La derrota más significativa sufrida por el independentismo oficialista, hasta el momento, se la infligió la CUP al negarse a aceptar a Artur Mas como presidente. Era la primera consecuencia de una decisión arriesgada tomada la misma noche electoral de la victoria insuficiente de JxSí: conseguir con un pacto con los antisistema lo que las urnas del sistema les habían negado. Aquel todo por la patria tenía un precio sabido: la inestabilidad. Y un premio valioso: poder seguir gobernando. Y una excusa nacional: la inminente proclamación de la República catalana. A punto de cumplirse un año del sacrificio inútil de Mas, lo único que se ha cumplido al pie de la letra es la inestabilidad, perseguida con empeño por las militantes cupaires hasta conseguir exhibir por todo lo alto la división de los independentistas.
El independentismo, sin embargo, no se romperá por las consecuencias políticas de la quema de unas cuantas fotos del Rey, como no se vino abajo la contradictoria alianza parlamentaria cuando la CUP despachó sin miramientos los primeros presupuestos del Gobierno de JxSí. El cemento de la ilusión lo soporta casi todo, al menos hasta el día que el presidente Puigdemont anuncie a sus socios que la celebración de un referéndum vinculante contra la prohibición reiterada del Tribunal Constitucional no podrá hacerse, excepto que todos se conformen de nuevo con el sucedáneo de un nuevo proceso participativo de resultado asegurado. De no ser así, la lechera dará por acabado su cuento. La explicación formal de la CUP será la renuncia al referéndum; la razón de fondo, el abandono de la desobediencia, la línea maestra de la estrategia impuesta por los anticapitalistas a los ingenuos neoconvergentes, a los astutos republicanos y a los sufridos seguidores del proceso.
A punto de cumplirse un año del sacrificio inútil de Mas, lo único que se ha cumplido al pie de la letra es la inestabilidad, perseguida con empeño por las militantes cupaires hasta conseguir exhibir por todo lo alto la división de los independentistas
La desobediencia simbólica al Estado de derecho, de riesgo low-cost, es lo más cerca que pueden estar los revolucionarios de la CUP de la subversión contra el sistema. La independencia de Cataluña o la supuesta soberanía de los Països Catalans son tan solo argumentos tácticos de los bautizados como últimos bolcheviques de Europa por Toni Bolaño. Sería mucho suponer que ellos vayan a cambiar de ideas o de métodos de lucha, no tienen por qué hacerlo y además les funciona bastante bien entre los suyos.
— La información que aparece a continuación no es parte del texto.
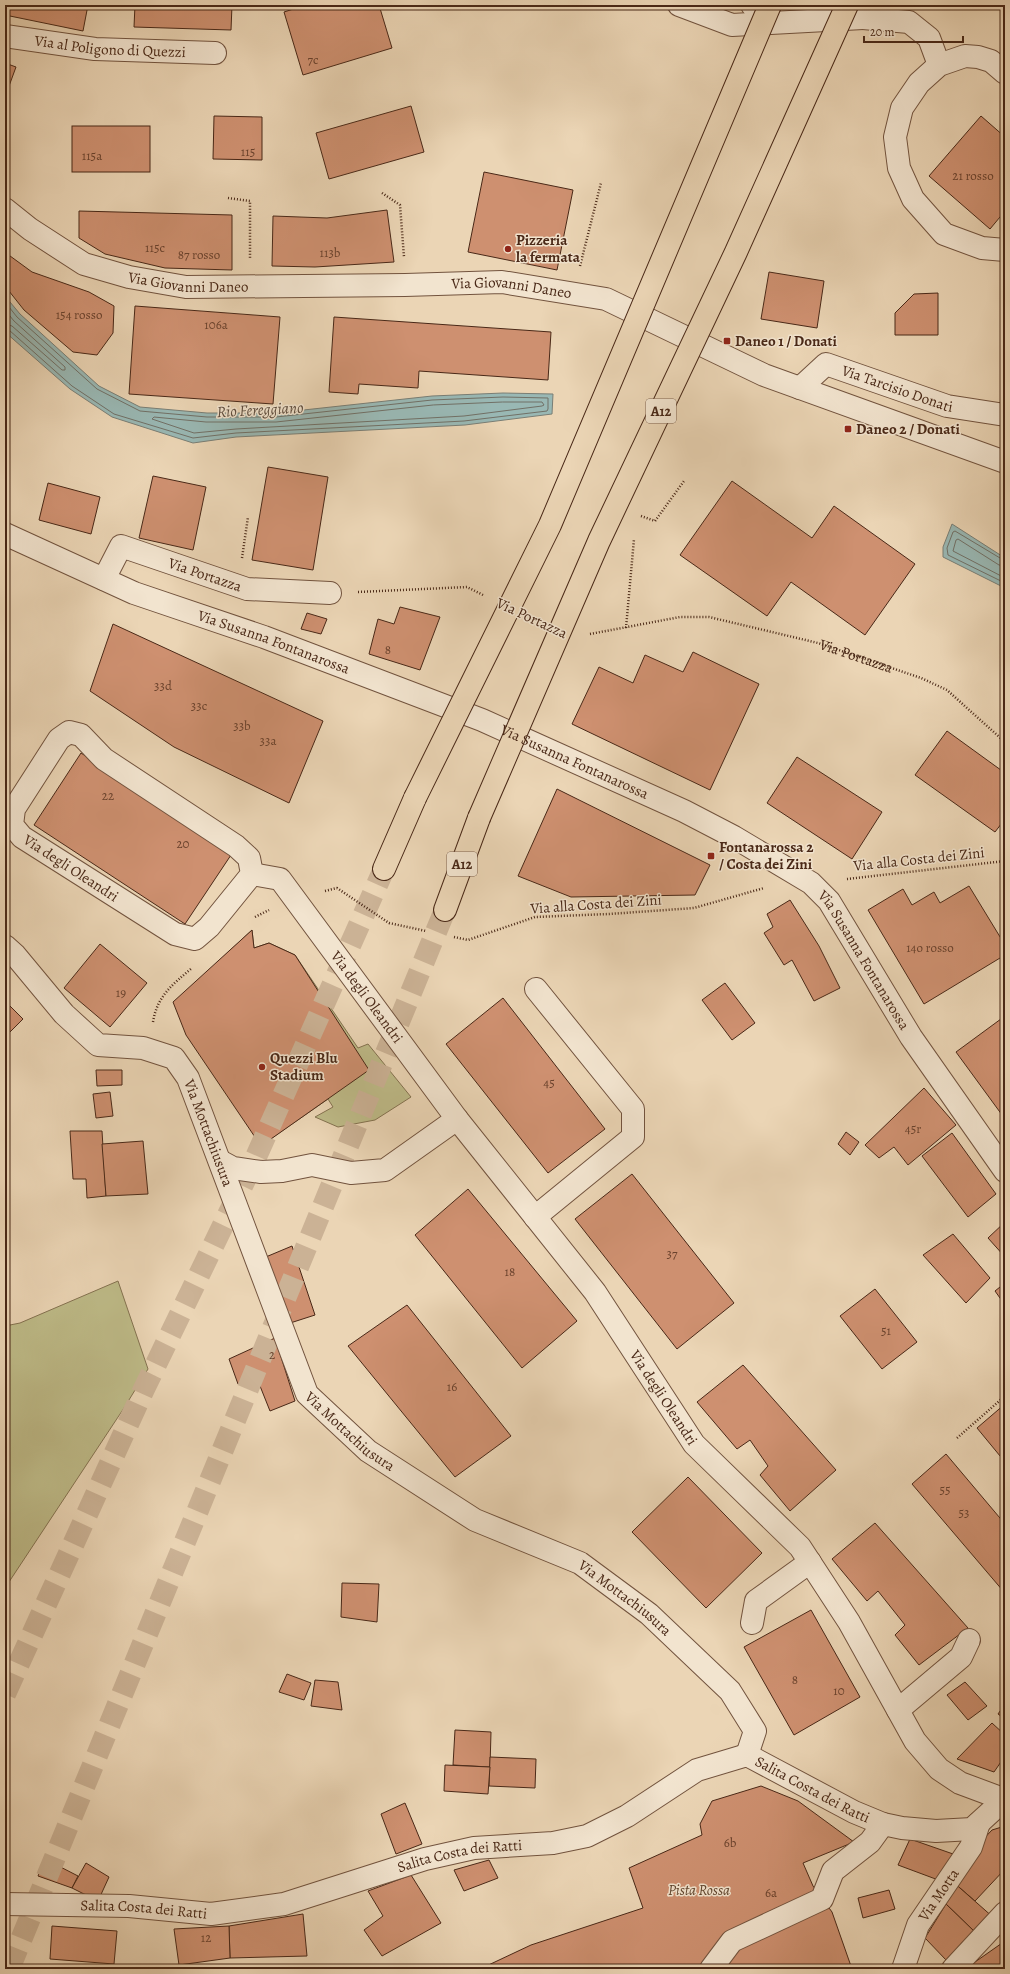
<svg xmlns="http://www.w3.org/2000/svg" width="1010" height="1974" font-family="Alegreya,serif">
<rect width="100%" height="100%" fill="#ebd5b5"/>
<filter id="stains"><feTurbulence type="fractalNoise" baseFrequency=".005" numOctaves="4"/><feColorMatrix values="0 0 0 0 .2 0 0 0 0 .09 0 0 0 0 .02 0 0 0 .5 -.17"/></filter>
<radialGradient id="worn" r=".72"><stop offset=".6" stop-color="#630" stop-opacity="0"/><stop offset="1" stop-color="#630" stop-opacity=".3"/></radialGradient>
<!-- green -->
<g fill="#bebb88" stroke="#847250">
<polygon points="252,930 254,948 269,943 295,955 358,1048 368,1044 411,1097 375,1120 338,1127 315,1117 333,1107 328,1099 266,1142 196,1035 224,956"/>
<polygon points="118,1281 148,1369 124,1408 5,1588 5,1326 20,1323"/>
</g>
<!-- water -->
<g fill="#99b8b4" stroke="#797e75">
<polygon points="5,296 20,314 99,386 140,407 207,413 276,413 432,396 503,393 553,394 552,414 465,425 236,437 193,443 112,417 70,389 5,332"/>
<polygon points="952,524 1005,558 1005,588 943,557 943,547"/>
</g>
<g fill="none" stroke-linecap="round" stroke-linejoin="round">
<!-- shore -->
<g stroke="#717066" stroke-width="1">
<polyline points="5,302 17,317 97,389 140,411 207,417 276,417 432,400 503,397 548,398 548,409 547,411 464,421 236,433 193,438 114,414 72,386 9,330 5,329"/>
<polyline points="5,310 14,321 65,367 65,370 62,370 12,326 5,324"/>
<polygon points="503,402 542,402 544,405 542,406 464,416 236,429 194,433 152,419 154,417 206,422 276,422 433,405"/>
<polyline points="1005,561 955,531 953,532 947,548 948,555 1005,583"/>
<polyline points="1005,566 999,565 958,539 956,540 953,551 1005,578"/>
</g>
</g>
<!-- building -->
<g fill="#ce9070" stroke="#492817">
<polygon points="5,5 88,5 83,31 5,15"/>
<polygon points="135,5 232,5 231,30 134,27"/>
<polygon points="306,5 379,5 392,48 303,75 284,12"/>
<polygon points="5,63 16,67 5,97"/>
<polygon points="411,106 424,152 329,179 316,133"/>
<polygon points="214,116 262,117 262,160 213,159"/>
<polygon points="981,116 1005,137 1005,211 990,229 929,176"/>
<rect x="72" y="126" width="78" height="46"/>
<polygon points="484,172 573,190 557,270 468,252"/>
<polygon points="387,210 394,262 315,267 272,266 273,216 327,218"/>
<polygon points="79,211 232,215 232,270 165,268 105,254 79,238"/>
<polygon points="6,253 32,272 89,292 114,306 113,333 97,355 73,352 24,310 5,286"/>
<polygon points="769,272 824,281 817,328 761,319"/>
<polygon points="938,293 938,335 895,335 895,313 914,294"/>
<polygon points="135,306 280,317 273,404 129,394"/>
<polygon points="334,317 551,332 548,380 419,371 418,388 359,384 358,394 329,392"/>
<polygon points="268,467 328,477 313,570 252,560"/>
<polygon points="153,476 206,487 193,550 139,538"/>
<polygon points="732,481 812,538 834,506 915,564 865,635 791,582 767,616 680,555"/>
<polygon points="48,483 100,497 91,534 39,520"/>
<polygon points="400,607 440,617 420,670 369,654 378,619 394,624"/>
<polygon points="307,613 327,619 321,634 301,629"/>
<polygon points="113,624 323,721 289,803 174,747 90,691"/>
<polygon points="693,652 759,684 710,790 572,724 599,667 633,683 645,655 683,672"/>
<polygon points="947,731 1005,773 1005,819 995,832 915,775"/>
<polygon points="81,753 233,852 185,924 34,825"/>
<polygon points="797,757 882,812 852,859 767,803"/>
<polygon points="557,789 710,865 695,895 571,897 518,876"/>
<polygon points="969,886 1005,945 1005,955 924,1004 868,910 903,889 912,905 934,892 940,903"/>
<polygon points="790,900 819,946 840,988 814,1001 792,960 784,965 764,933 773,927 767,914"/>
<polygon points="252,930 254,948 269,943 295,955 369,1070 261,1146 186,1035 173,1002"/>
<polygon points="100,944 147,983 110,1027 64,988"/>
<polygon points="725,983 755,1023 732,1040 702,1000"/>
<polygon points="503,998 605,1129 548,1173 446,1044"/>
<polygon points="5,1001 23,1019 5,1037"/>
<polygon points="1005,1016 1005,1119 956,1052"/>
<polygon points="96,1070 122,1070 122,1085 97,1086"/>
<polygon points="924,1088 956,1125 908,1165 894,1147 879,1158 865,1145"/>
<polygon points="110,1092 113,1116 96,1118 93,1094"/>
<polygon points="70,1131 102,1131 106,1196 87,1198 86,1179 73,1179"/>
<polygon points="846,1132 859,1142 850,1155 838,1144"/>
<polygon points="952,1133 996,1194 968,1217 922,1156"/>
<polygon points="143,1141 148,1194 106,1196 102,1144"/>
<polygon points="632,1174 734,1303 677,1349 575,1219"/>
<polygon points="468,1189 577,1321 522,1368 415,1235"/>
<polygon points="1005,1222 1005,1257 988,1238"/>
<polygon points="953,1234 990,1278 966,1303 923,1255"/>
<polygon points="292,1246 315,1315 284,1325 261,1259"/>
<polygon points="1005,1283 1005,1305 995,1291"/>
<polygon points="875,1289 917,1342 882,1369 840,1316"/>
<polygon points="407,1305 511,1436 455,1477 348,1346"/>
<polygon points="275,1338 295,1401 270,1411 256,1376 238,1384 229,1359"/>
<polygon points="743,1365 836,1470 790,1511 760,1475 768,1466 750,1440 737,1449 697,1402"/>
<polygon points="1005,1404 1005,1462 977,1428"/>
<polygon points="946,1454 1005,1524 1004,1592 912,1484"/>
<polygon points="688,1477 762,1553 706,1608 632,1532"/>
<polygon points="875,1523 968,1628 919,1665 895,1635 905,1625 878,1591 867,1601 832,1559"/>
<polygon points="342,1583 379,1584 377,1622 341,1617"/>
<polygon points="811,1610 860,1697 794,1735 744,1647"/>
<polygon points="287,1674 311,1683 304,1700 279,1692"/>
<polygon points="315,1680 338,1682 342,1710 311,1706"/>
<polygon points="965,1682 987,1706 968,1720 947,1695"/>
<polygon points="1005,1704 1005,1719 998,1714"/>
<polygon points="992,1723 1005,1735 1005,1756 994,1772 957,1759"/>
<polygon points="455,1730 491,1732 490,1767 453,1765"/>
<polygon points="490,1757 536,1759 535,1788 489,1786"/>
<polygon points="445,1765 490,1767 488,1794 444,1791"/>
<polygon points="761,1786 798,1801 854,1842 803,1863 813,1886 832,1912 852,1969 480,1969 531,1945 643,1908 629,1868 702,1835 700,1824 712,1801"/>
<polygon points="405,1803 422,1844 396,1854 381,1814"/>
<polygon points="1005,1826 1005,1869 975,1901 952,1881 976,1847 992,1830"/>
<polygon points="910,1839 956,1855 941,1881 898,1865"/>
<polygon points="45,1859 78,1876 72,1888 38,1876"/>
<polygon points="489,1860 498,1878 464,1891 454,1870"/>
<polygon points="86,1863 109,1877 98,1901 72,1888"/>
<polygon points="411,1875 441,1923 382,1956 364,1930 383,1916 368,1891"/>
<polygon points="952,1881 994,1918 977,1934 946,1904"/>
<polygon points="889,1890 895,1909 863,1918 858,1898"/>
<polygon points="946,1904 977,1934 947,1961 925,1938"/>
<polygon points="303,1914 307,1956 230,1958 229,1926"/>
<polygon points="52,1926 117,1931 114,1964 50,1959"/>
<polygon points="229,1926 230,1958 179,1965 174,1929"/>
<polygon points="1005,1941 1005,1969 965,1969"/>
</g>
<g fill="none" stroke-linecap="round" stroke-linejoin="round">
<!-- highway-tunnel -->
<g stroke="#cbb295" stroke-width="22" stroke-dasharray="22 11" stroke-linecap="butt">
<polyline points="5,1694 144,1389 256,1157 384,869"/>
<polyline points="9,1969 445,910"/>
</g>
<!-- minor casing -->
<g stroke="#72533e" stroke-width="24">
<g id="minor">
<polyline points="679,5 732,25 863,18"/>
<polyline points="752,5 766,23"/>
<polyline points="852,9 863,18 909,22 929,38 939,65"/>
<path id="s2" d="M5,36L95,49L215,53"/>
<polyline points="1005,73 991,61 978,57 965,56 939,65 919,83 902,108 895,137 899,168 913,199 944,234 982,248 1005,250"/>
<path id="s3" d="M5,209L30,229L84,264L129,277L186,287L405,285L502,282L606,299L764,375L1005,462"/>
<path id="s4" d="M800,388L826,364L947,406L1005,415"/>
<path id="s5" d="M5,534L134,593L264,637L482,720L684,811L734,837L811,883L829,901L911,1037L1005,1171"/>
<path id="s6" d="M104,579L121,546L247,589L330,593"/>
<polygon points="69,732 81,735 104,759 236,846 249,858 252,874 209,927 195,939 175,934 22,837 12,825 14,809 59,739"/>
<path id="s7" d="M252,874L280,879L457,1119L595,1292L694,1444L800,1547L849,1622L915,1741L939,1769L960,1783L1003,1799"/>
<path id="s8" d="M5,946L15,955L64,1014L98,1045L143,1048L174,1058L188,1078L307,1394L368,1451L475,1520L580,1563L649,1614L730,1691L755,1731L747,1755"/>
<polyline points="220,1161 233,1168 261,1172 282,1171 312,1165 351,1173 385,1170 457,1119"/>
<polyline points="535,1217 633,1137 633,1109 536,989"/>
<polyline points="752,1623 756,1601 810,1562"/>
<polyline points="898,1710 961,1657 969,1640"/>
<path id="s9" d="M5,1904L129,1906L211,1914L284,1904L425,1859L474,1848L553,1843L587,1836L627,1816L697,1770L747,1755L854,1812L883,1824L902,1828L936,1831L972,1829L1005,1799"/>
<polyline points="711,1969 732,1941 822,1899 833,1871 870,1842 883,1824"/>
<path id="s10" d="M903,1969L918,1925L971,1847L979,1823"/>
<polyline points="953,1969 1005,1913"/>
</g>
</g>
<!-- highway casing -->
<g stroke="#492817" stroke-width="24">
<g id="highway">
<polyline points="384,869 415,798"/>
<polyline points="445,910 479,818"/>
</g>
</g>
<!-- path -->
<g stroke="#492817" stroke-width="2.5" stroke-dasharray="1 2" stroke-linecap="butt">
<polyline points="382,193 400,205 404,257"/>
<polyline points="228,198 250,201 250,258"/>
<polyline points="580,266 601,183"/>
<polyline points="641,516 655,521 684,481"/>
<polyline points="242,558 248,517"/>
<polyline points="358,592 467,587 483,595"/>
<polyline points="626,628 634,539"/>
<path id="s1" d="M590,634L680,617H709L818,643L921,678L947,690L1005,742"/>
<polyline points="847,879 1005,861"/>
<polyline points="325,891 337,888 389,923 426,931"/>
<polyline points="255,917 269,910"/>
<polyline points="454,937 468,940 535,917 609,914 694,908 764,888"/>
<path d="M153,1022C157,996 173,984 192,968"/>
<polyline points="957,1438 1005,1396"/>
</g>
<!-- minor -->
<use href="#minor" stroke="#f2e4cf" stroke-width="22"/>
<!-- highway -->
<use href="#highway" stroke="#ebd5b5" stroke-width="22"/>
<!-- highway-bridge casing -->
<g stroke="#492817" stroke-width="24" stroke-linecap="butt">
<g id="highway-bridge">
<polyline points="415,798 550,525 770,5"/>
<polyline points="479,818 599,541 736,252 847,5"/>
</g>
</g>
<!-- highway-bridge -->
<use href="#highway-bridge" stroke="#ebd5b5" stroke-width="22"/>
</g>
<!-- markers -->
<g fill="#8f2418" stroke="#f2e4cf" stroke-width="1.5">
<circle cx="508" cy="249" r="4"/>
<rect x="723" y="337" width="8" height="8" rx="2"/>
<rect x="844" y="425" width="8" height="8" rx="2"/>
<rect x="707" y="852" width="8" height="8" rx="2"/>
<circle cx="262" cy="1067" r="4"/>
</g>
<g text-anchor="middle" stroke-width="3" stroke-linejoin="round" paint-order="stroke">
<!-- number labels -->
<g font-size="13" fill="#6a422d">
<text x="313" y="64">7c</text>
<text x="248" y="156">115</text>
<text x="92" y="160">115a</text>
<text x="973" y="180">21 rosso</text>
<text x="155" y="252">115c</text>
<text x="330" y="257">113b</text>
<text x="199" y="259">87 rosso</text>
<text x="79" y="319">154 rosso</text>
<text x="216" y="329">106a</text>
<text x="388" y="654">8</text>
<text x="163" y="690">33d</text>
<text x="199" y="710">33c</text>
<text x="242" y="730">33b</text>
<text x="268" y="745">33a</text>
<text x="108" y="800">22</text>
<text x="183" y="848">20</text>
<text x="930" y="952">14o rosso</text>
<text x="121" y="997">19</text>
<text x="549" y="1087">45</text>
<text x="913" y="1133">45r</text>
<text x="672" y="1258">37</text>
<text x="510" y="1276">18</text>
<text x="886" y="1335">51</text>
<text x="272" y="1359">2</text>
<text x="452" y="1391">16</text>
<text x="945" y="1494">55</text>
<text x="964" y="1517">53</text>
<text x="795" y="1684">8</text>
<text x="839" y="1695">10</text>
<text x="730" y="1847">6b</text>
<text x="771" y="1897">6a</text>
<text x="206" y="1942">12</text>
</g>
<!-- shield labels -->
<g fill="#f2e4cf" stroke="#7c604e" stroke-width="1">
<rect x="646" y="399" width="30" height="24" rx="3"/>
<rect x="447" y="852" width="30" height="24" rx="3"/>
</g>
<g font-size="14" font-weight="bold" fill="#492817">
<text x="661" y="416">A12</text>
<text x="462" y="869">A12</text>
</g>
<!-- street labels -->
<g font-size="15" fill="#492817" stroke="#f2e4cf">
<text dy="5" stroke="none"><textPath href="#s2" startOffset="106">Via al Poligono di Quezzi</textPath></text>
<text dy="5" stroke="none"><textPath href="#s3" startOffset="203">Via Giovanni Daneo</textPath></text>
<text dy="5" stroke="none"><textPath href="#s3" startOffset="527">Via Giovanni Daneo</textPath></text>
<text dy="5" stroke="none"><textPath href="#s4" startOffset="111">Via Tarcisio Donati</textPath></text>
<text dy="5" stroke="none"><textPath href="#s6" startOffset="126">Via Portazza</textPath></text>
<text transform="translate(532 618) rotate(25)" y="5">Via Portazza</text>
<text dy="5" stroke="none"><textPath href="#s5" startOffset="290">Via Susanna Fontanarossa</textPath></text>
<text dy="5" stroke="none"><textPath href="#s1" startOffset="273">Via Portazza</textPath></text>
<text dy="5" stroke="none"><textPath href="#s5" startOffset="614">Via Susanna Fontanarossa</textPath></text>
<text transform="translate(919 859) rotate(-6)" y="5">Via alla Costa dei Zini</text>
<text transform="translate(71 868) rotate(33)" y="5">Via degli Oleandri</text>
<text transform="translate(596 904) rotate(-4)" y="5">Via alla Costa dei Zini</text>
<text dy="5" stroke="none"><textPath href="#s5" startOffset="974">Via Susanna Fontanarossa</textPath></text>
<text dy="5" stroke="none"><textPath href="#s7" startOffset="175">Via degli Oleandri</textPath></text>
<text dy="5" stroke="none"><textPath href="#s8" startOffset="297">Via Mottachiusura</textPath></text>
<text dy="5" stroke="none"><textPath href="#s7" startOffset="674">Via degli Oleandri</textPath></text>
<text dy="5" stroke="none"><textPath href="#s8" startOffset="633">Via Mottachiusura</textPath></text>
<text dy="5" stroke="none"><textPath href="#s8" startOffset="957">Via Mottachiusura</textPath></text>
<text dy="5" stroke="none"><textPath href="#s9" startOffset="847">Salita Costa dei Ratti</textPath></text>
<text dy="5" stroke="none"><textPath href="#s9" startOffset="463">Salita Costa dei Ratti</textPath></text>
<text dy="5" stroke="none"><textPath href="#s10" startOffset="83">Via Motta</textPath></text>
<text dy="5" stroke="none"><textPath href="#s9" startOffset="139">Salita Costa dei Ratti</textPath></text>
</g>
<!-- poi labels -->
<g font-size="15" font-weight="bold" fill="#492817" stroke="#f2e4cf" text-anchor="start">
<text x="516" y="245">Pizzeria<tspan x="516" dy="17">la fermata</tspan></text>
<text x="735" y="346">Daneo 1 / Donati</text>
<text x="856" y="434">Daneo 2 / Donati</text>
<text x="719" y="852">Fontanarossa 2<tspan x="719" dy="17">/ Costa dei Zini</tspan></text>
<text x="270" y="1063">Quezzi Blu<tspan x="270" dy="17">Stadium</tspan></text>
</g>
<!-- park labels -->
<g font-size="15" font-style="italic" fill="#60452e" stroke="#f2e4cf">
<text x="699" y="1895">Pista Rossa</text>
</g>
<!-- water labels -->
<g font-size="16" font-style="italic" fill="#5d4c3e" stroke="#f2e4cf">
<text transform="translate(260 409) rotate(-3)" y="6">Rio Fereggiano</text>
</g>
</g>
<!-- margin -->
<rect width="1010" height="1974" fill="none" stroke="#ebd5b5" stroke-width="20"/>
<rect x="6" y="6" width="998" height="1962" fill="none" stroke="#492817" stroke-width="2"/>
<rect x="10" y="10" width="990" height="1954" fill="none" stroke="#492817"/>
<!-- scale -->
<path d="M864 36v6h99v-6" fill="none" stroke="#492817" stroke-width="2"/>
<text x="870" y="36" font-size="12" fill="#492817" stroke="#f2e4cf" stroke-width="3" paint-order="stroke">20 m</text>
<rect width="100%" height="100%" filter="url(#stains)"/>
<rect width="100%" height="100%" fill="url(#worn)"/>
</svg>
Entra dentro de la lógica pensar que, en cuanto los diputados de la CUP se sientan traicionados por la moderación y el pragmatismo de quienes tienen algo que perder con la negación de la legalidad, se revuelvan contra sus socios, empujados por unas bases movilizadas. Entonces, las gentes de orden de JxSí deben estar preparadas para ver arder alguna foto del presidente de la Generalitat. Las pintadas aparecidas en la sede del PDECat por la actuación legalista de los Mossos son un adelanto.
La CUP perjudica mucho más a JxSí que el PP con todo su Estado detrás. La base social y electoral de los independentistas del sistema se reactiva con la persecución jurídica de alguno de sus dirigentes, pero las acciones de los anticapitalistas los desorientan, incluso puede que les irriten. El factor Forcadell es la última esperanza para restablecer la mínima confianza y la unidad de acción entre unos y otros, al margen del trámite imprescindible de aprobación de los presupuestos al que se comprometieron los diputados de la CUP, minutos antes de la celebración de la moción de confianza de Puigdemont. La inhabilitación por desobediencia de la presidenta del Parlament relanzaría el proceso, avanzando el desenlace. Incluso podría cambiar la suerte del mismo al ponerlo en manos de la aleatoriedad y la fortuna.